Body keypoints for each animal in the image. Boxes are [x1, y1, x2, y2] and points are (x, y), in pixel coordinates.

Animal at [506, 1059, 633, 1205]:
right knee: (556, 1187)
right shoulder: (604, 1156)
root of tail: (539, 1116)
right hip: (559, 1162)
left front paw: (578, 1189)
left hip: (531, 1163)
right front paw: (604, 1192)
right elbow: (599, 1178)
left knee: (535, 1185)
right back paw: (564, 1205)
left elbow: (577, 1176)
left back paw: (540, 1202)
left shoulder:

- - - - -

Find the lines of the listing above that hold "left". Please copy them.

→ **Answer**:
left front paw: (578, 1189)
left hip: (531, 1163)
left knee: (535, 1185)
left elbow: (577, 1176)
left back paw: (540, 1202)
left shoulder:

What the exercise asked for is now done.